CRÍTICA | Saint Maud (2019), Rose Glass

 Saint Maud (2019), Rose Glass

Por: W. Albuquerque

Mestrando em Cinema e Artes do Vídeo na Universidade Estadual do Paraná (UNESPAR)

Religião somada a mente em decadência é um plano de fundo batido para o terror, mas existem nuances interessantes que podem ser usadas como provocação para os espectadores e algumas delas são exploradas em Saint Maud (2019), o primeiro longa-metragem da diretora Rose Glass. O filme nos convida a mergulhar na mente de Maud, uma jovem enfermeira que assume o cuidado de Amanda, uma ex-dançarina em estado de saúde debilitado.

Desde o início, a solidão permeia a vida das personagens. Amanda vive isolada em seu casarão, sua saúde se esvai entre os cômodos vazios e silenciosos, interrompidos apenas por visitas ocasionais. Enquanto Maud, reclusa em sua modesta quitinete, busca um tipo de refúgio em seus devaneios e orações.

A narrativa de Maud, inicialmente uma confissão rotineira, transforma-se em um diálogo angustiante, revelando suas dores e traumas. Seu isolamento é uma resposta a um trauma, o que é acentuado pelos flashbacks e a presença de uma antiga colega de trabalho.

A relação entre Maud e Amanda torna-se cada vez mais intensa, mas a obsessão de Maud pela paciente a leva a interferir em sua vida, buscando afastar um interesse amoroso. Quando Amanda descobre, há uma inversão proposital na relação, que revela algumas das fragilidades de Maud.

Em uma posição de subjugação, a instabilidade psicológica de Maud cresce. Essa mistura subversiva de emoções coloca em xeque também a sua moral. Sua fé se torna fervorosa, e o autoflagelo se manifesta como um caminho para a santidade, uma busca por respostas através do sofrimento. Essa crença distorcida da realidade adiciona camadas de fantasia para a atmosfera perturbadora ao filme.

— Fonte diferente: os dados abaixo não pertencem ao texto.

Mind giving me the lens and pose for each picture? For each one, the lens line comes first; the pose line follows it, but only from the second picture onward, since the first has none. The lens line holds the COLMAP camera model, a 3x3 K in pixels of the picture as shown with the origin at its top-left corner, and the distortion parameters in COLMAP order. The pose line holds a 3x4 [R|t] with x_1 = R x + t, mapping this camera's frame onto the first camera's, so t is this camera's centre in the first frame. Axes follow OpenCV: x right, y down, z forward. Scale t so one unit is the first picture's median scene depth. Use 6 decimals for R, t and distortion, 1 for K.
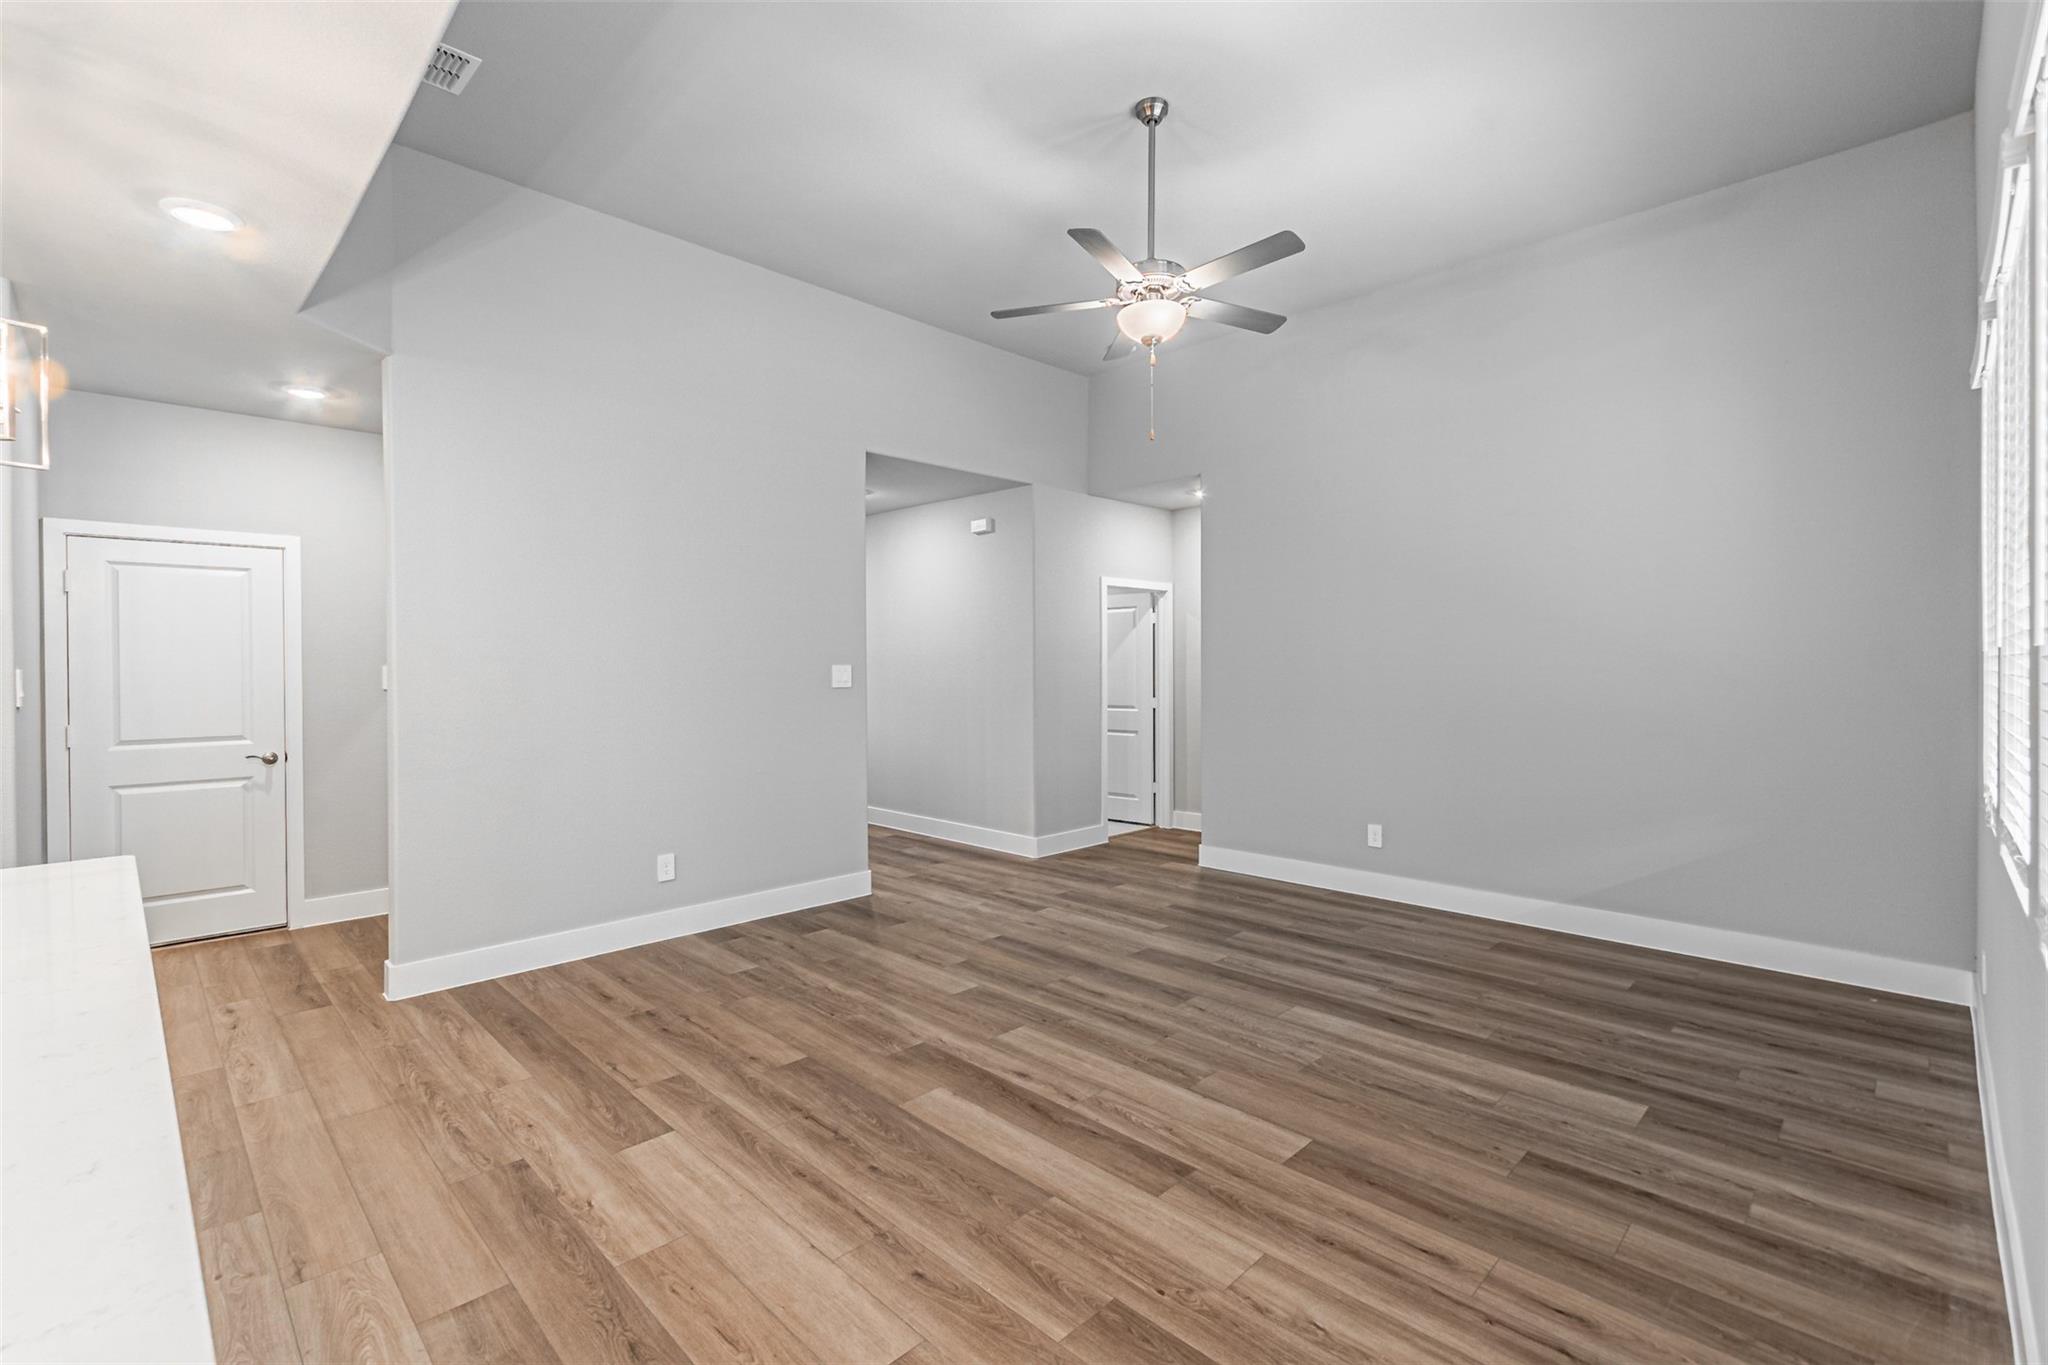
lens RADIAL K [[908.1, 0, 1012.6], [0, 908.1, 663.0], [0, 0, 1]] dist [0.001763, -0.000331]
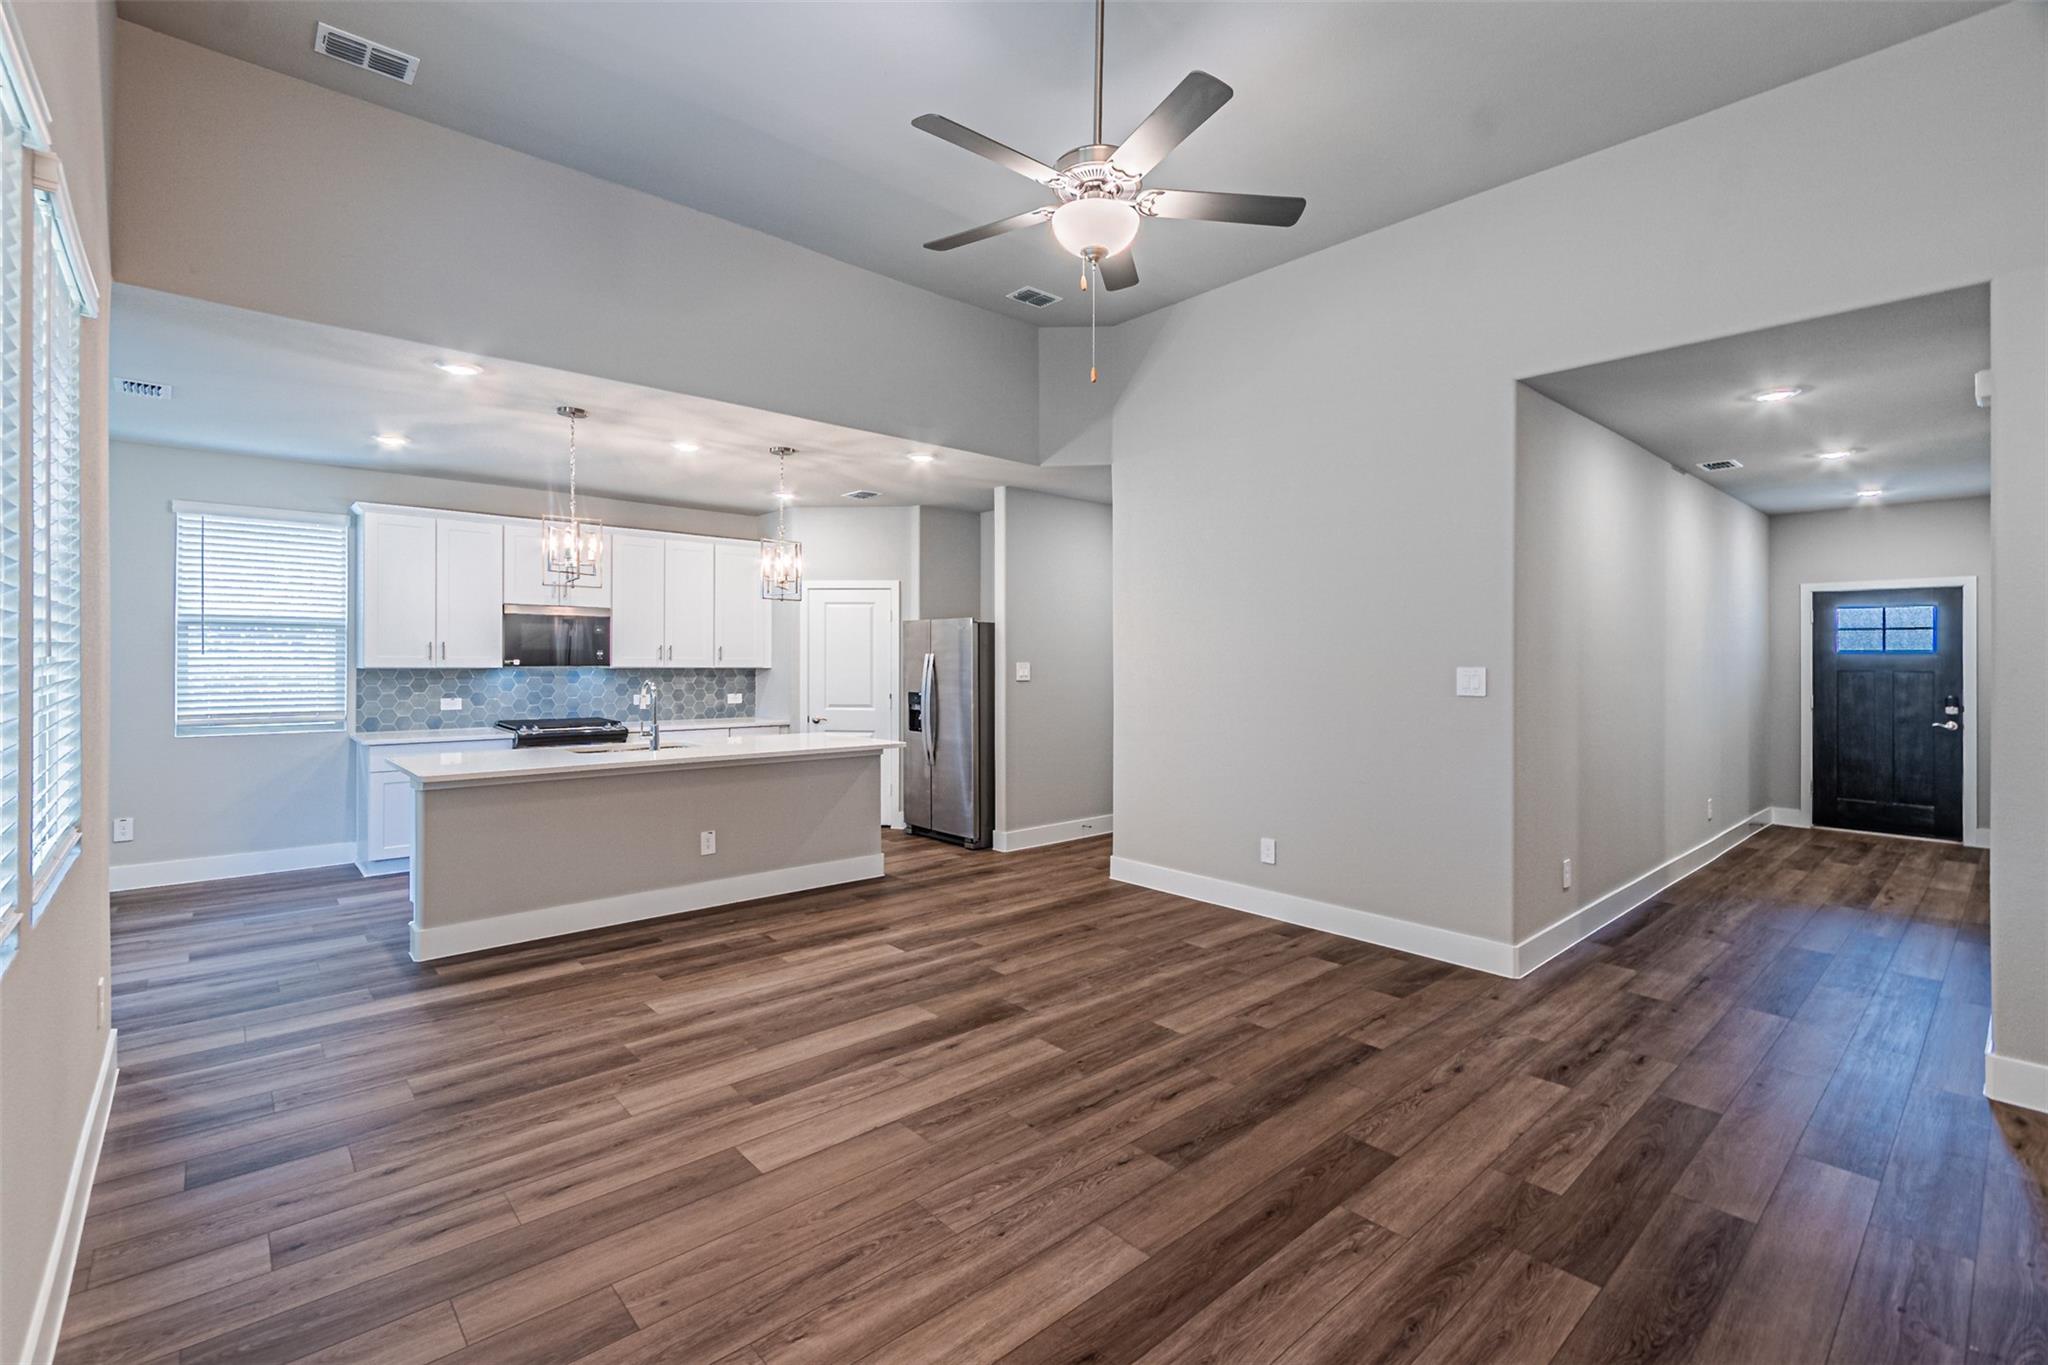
lens RADIAL K [[908.1, 0, 1012.6], [0, 908.1, 663.0], [0, 0, 1]] dist [0.001763, -0.000331]
pose [[-0.058015, 0.009821, -0.998267, 0.939594], [-0.005281, 0.999935, 0.010145, -0.013200], [0.998302, 0.005860, -0.057960, 0.981966]]
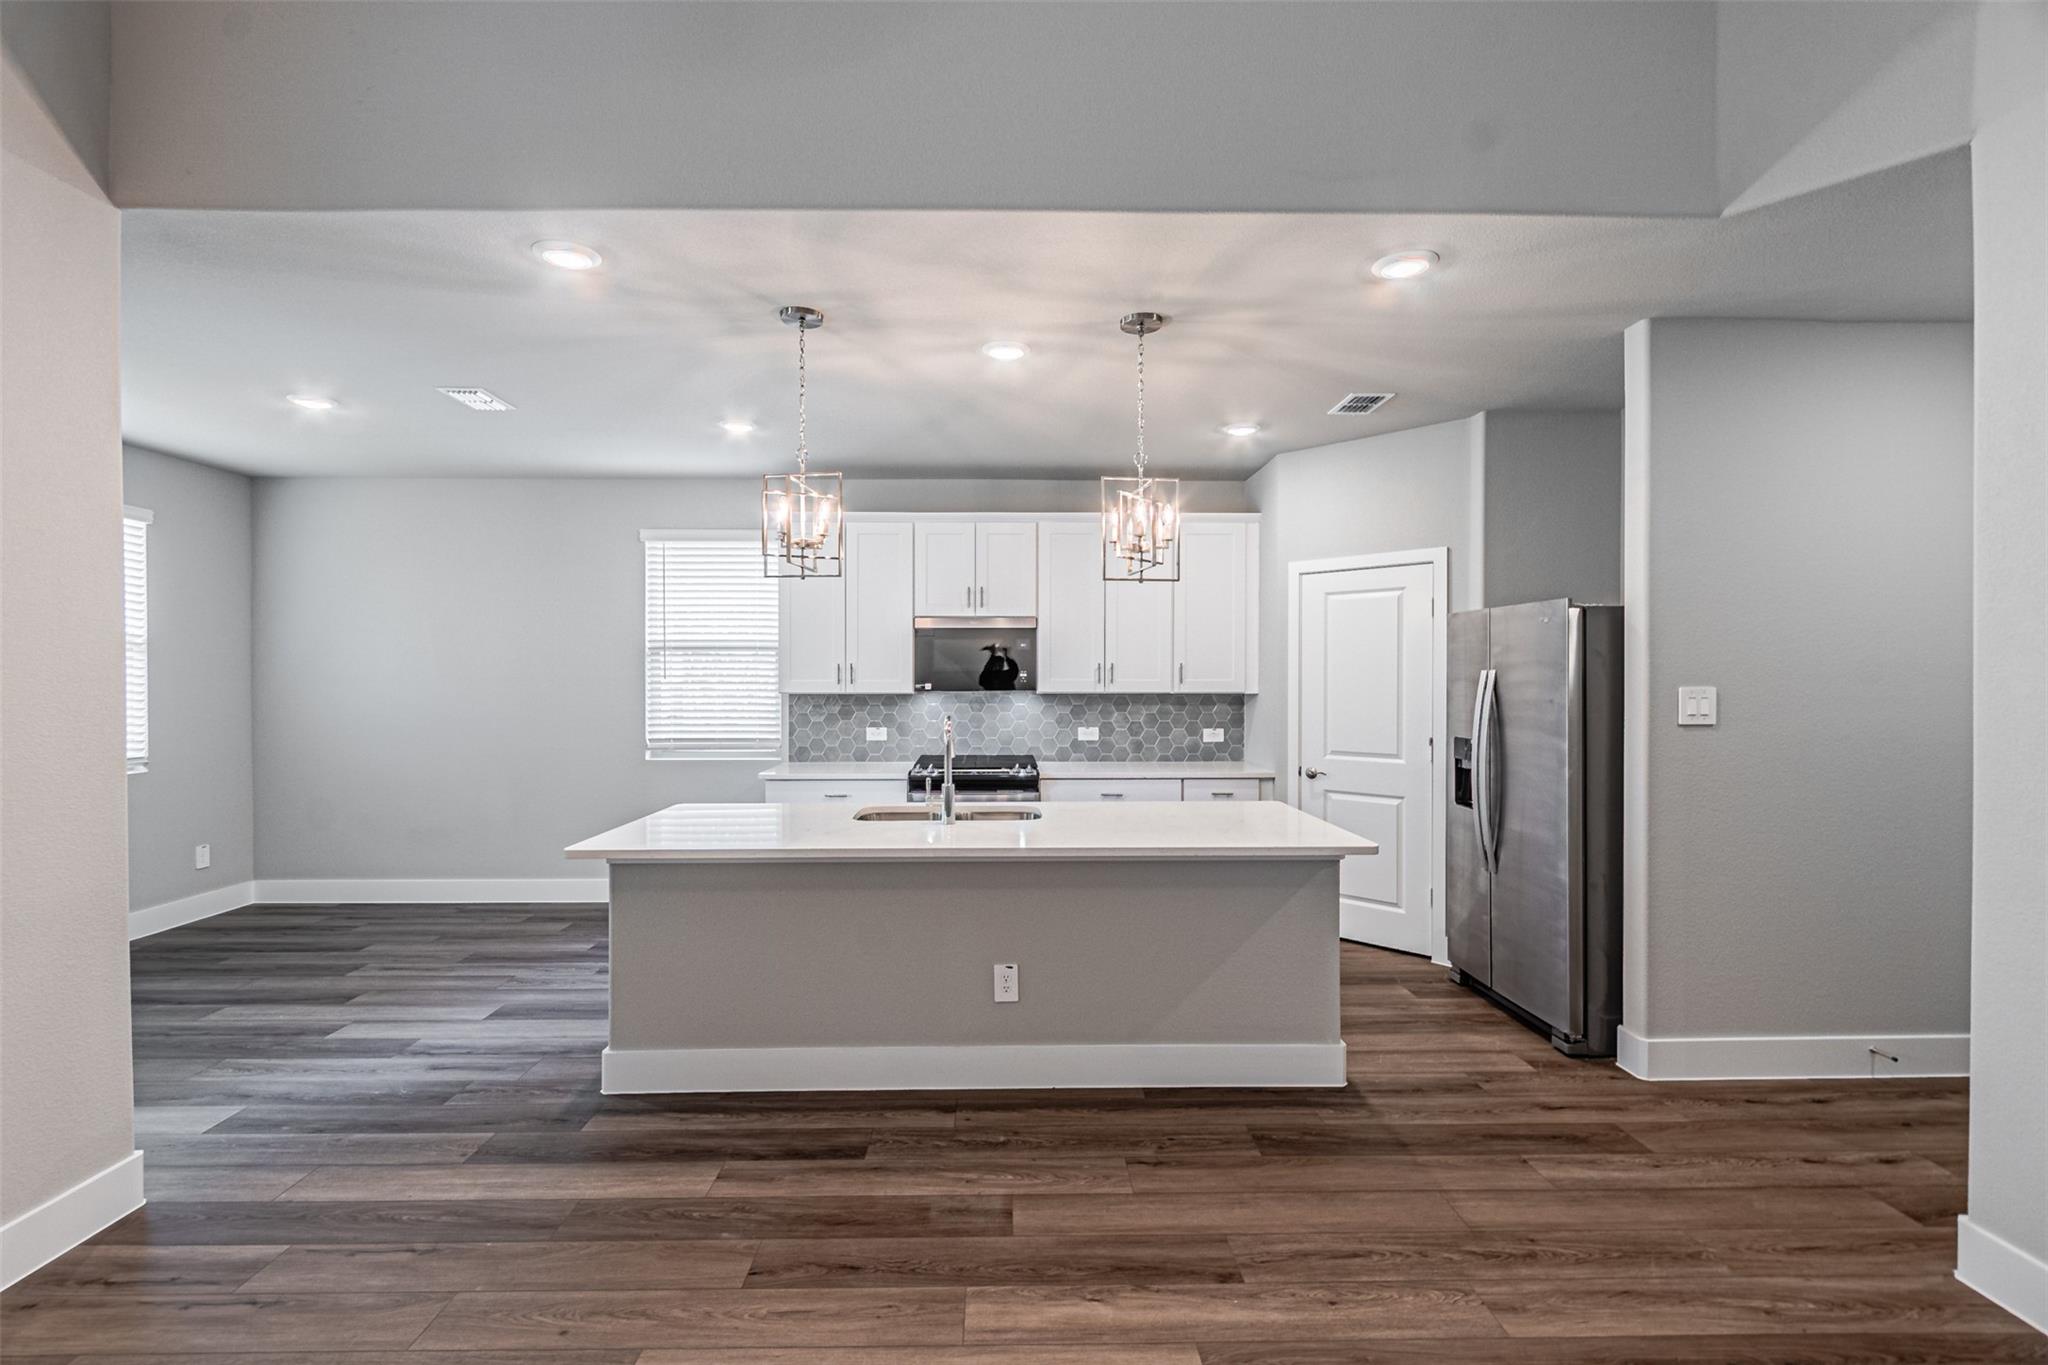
lens RADIAL K [[891.0, 0, 1017.2], [0, 891.0, 690.5], [0, 0, 1]] dist [0.002458, -0.000440]
pose [[-0.694444, 0.017036, -0.719345, 0.135185], [0.005436, 0.999815, 0.018431, -0.010883], [0.719526, 0.008889, -0.694408, 1.024733]]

Existe um cuidado na forma como o fanatismo é apresentado, ele não é meramente um “motor” para a história, mas uma resposta à solidão que aflige Maud, e é habilmente construída além do roteiro, com a trilha sonora e a estética do filme.

O desenho sonoro provoca tensão, criando uma constante sensação de perigo iminente, mesmo na ausência de ameaças explícitas. As sombras predominantes no casarão de Amanda contrastam com a atmosfera da casa de Maud, onde tons quentes refletem seu fervor religioso e nos causam estranhamento e, possivelmente, desconforto.

A câmera inquieta acompanha a mente em declínio de Maud, enquanto a arquitetura da cidade costeira a oprime, simbolizando seu deslocamento da realidade. Essa construção visual contribui para a imersão do espectador na psique da protagonista.

Apesar de algumas linhas de diálogo parecerem forçar certos resultados, como a destoante ruptura da relação de Maud e Amanda, Rose Glass entregou uma estreia interessante. 

Saint Maud é um filme inteligente, que não se faz totalmente do terror e demora um pouco para começar a entregar a tensão, mas quando o faz, temos certeza que a direção foi competente. O elenco, apesar de algumas figuras se mostrarem nada interessantes, conseguiu trazer ótimos personagens e a cidade costeira, assim como as escolhas estéticas foram pontuais e definitivas para equilibrar o filme.